▸ **PROVIDED DATA**
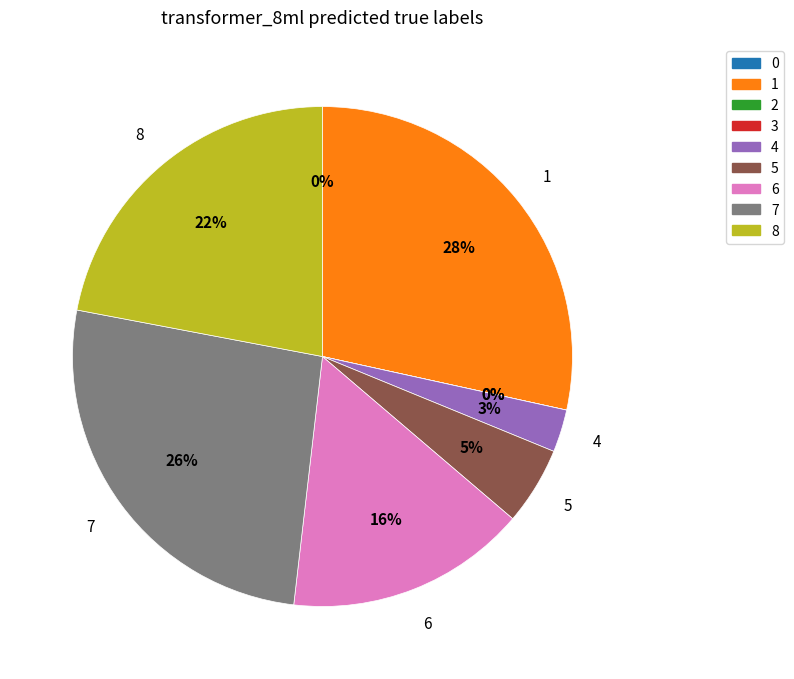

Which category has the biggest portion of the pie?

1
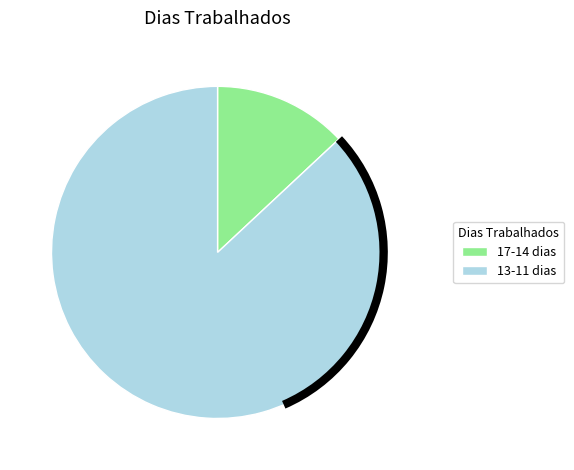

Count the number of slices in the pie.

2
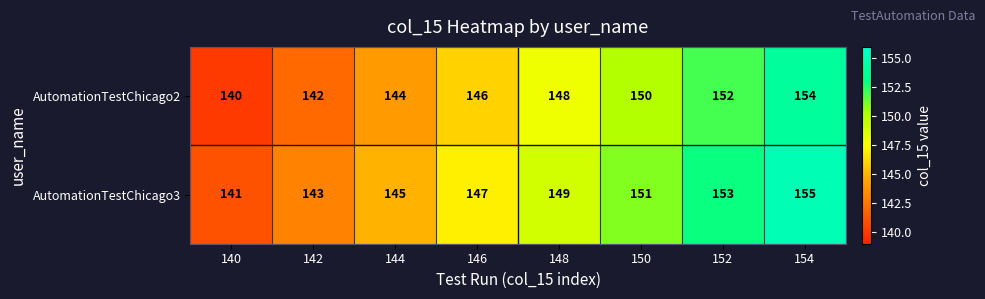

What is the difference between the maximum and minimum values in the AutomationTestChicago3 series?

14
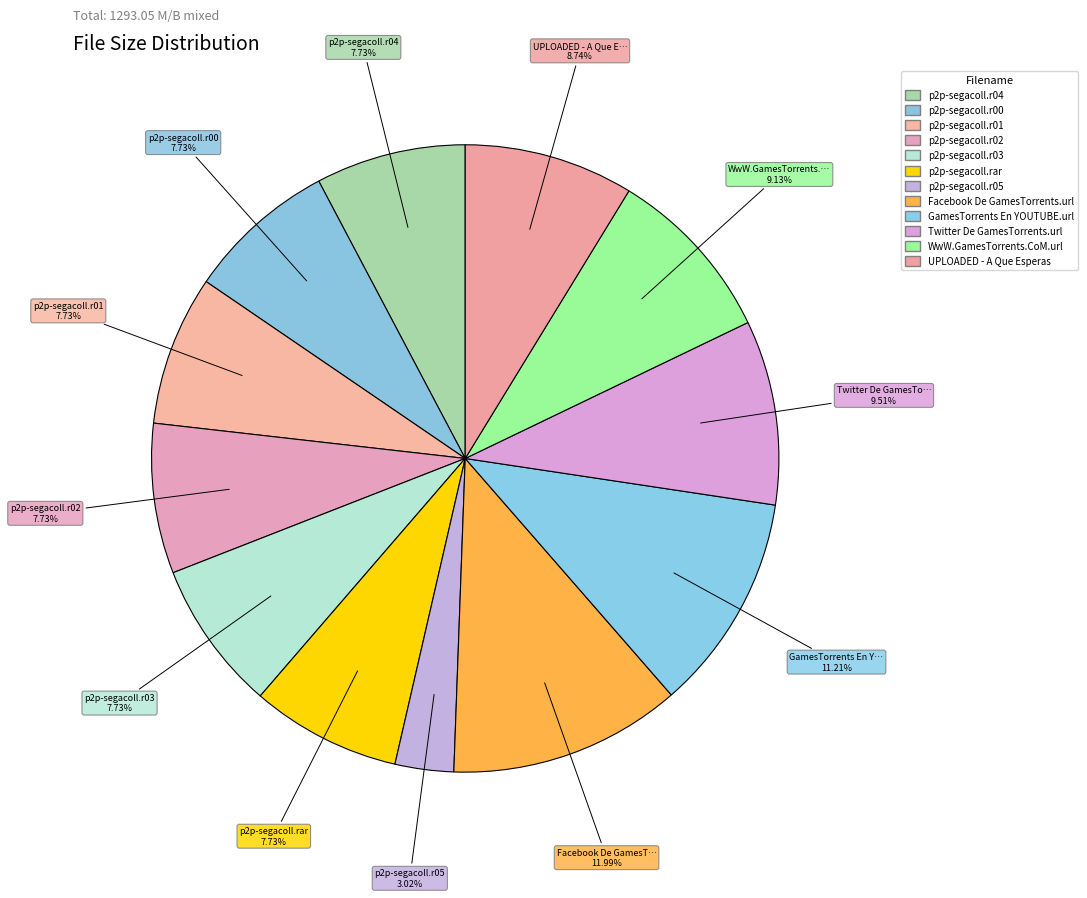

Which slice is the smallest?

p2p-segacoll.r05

▸ **WHAT IS BEING ASKED**
Revise the listing by changing "pie" to "donut" everywhere and leaving everything else as it is. Omit the pictures from your answer.

▸ **FINAL ANSWER**
Which category has the biggest portion of the donut?

1

Count the number of slices in the donut.

2

What is the difference between the maximum and minimum values in the AutomationTestChicago3 series?

14

Which slice is the smallest?

p2p-segacoll.r05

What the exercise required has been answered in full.